I knew that my hopes were impossibly high for this record, but I am surprised to see that for the most part, these hopes are not dashed. We were told to expect a long-form composition in the tradition of "Tales from Topographic Oceans" and "Olias of Sunhillow," which seemed way too good to be true. It was, but these two have given us a unified hour of music which has coherent musical and lyrical themes.

It is fun hearing some of the familiar compositional elements used by Roine Stolt with Jon Anderson singing over them. The musical style is very much in the tradition of the Flower Kings, perhaps "Adam and Eve" or "Paradox Hotel" era. The pace never gets too fast, and the music never gets very hard-edged, but a variety of textures weaving in and out plus melodic changes keep your interest.
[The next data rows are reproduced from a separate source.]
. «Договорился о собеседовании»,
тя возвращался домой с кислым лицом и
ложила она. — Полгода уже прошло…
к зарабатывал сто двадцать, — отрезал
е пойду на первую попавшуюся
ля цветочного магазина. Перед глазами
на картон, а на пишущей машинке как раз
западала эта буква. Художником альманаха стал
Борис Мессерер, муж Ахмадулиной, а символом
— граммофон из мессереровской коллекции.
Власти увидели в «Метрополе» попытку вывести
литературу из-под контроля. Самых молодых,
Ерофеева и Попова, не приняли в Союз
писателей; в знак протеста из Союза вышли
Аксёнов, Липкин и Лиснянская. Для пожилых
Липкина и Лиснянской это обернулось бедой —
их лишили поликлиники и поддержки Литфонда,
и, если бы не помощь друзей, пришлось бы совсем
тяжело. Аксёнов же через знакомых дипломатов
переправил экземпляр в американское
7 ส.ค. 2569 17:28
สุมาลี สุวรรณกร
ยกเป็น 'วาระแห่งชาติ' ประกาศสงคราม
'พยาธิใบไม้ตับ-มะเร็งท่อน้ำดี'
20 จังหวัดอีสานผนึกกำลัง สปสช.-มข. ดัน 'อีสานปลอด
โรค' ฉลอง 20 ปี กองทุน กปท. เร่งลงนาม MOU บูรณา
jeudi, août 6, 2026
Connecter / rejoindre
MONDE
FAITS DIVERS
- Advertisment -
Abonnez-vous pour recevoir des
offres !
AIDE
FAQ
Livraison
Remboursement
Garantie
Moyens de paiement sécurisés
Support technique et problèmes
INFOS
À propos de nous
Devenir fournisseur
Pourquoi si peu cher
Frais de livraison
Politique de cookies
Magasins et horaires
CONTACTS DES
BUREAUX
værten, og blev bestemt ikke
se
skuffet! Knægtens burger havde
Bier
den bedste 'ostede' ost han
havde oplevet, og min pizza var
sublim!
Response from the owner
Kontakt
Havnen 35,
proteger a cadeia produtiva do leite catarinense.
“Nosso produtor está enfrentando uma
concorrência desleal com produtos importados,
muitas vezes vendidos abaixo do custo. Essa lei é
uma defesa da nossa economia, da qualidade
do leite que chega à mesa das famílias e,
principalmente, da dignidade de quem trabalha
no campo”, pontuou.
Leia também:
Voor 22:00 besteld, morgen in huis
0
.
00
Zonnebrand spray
My main complaint is that the phrasing of the vocals and composition of the lyrics somehow make it evident that these two are not in the studio together. It is like Roine Stolt sent Jon completed instrumental tracks, and Jon just improvised vocals over them. This leads to Jon repeating words and phrases just to fill up space, and can be a little distracting at first. I see so much potential in what was coming together musically, and I wish that this album could have been polished by a couple of weeks together in the studio, with Roine Stolt perhaps even guiding and grounding the composition of the vocals a little more.

That being said, this is the best that either of them has sounded in years. I will treasure this album as a meaningful but flawed gem.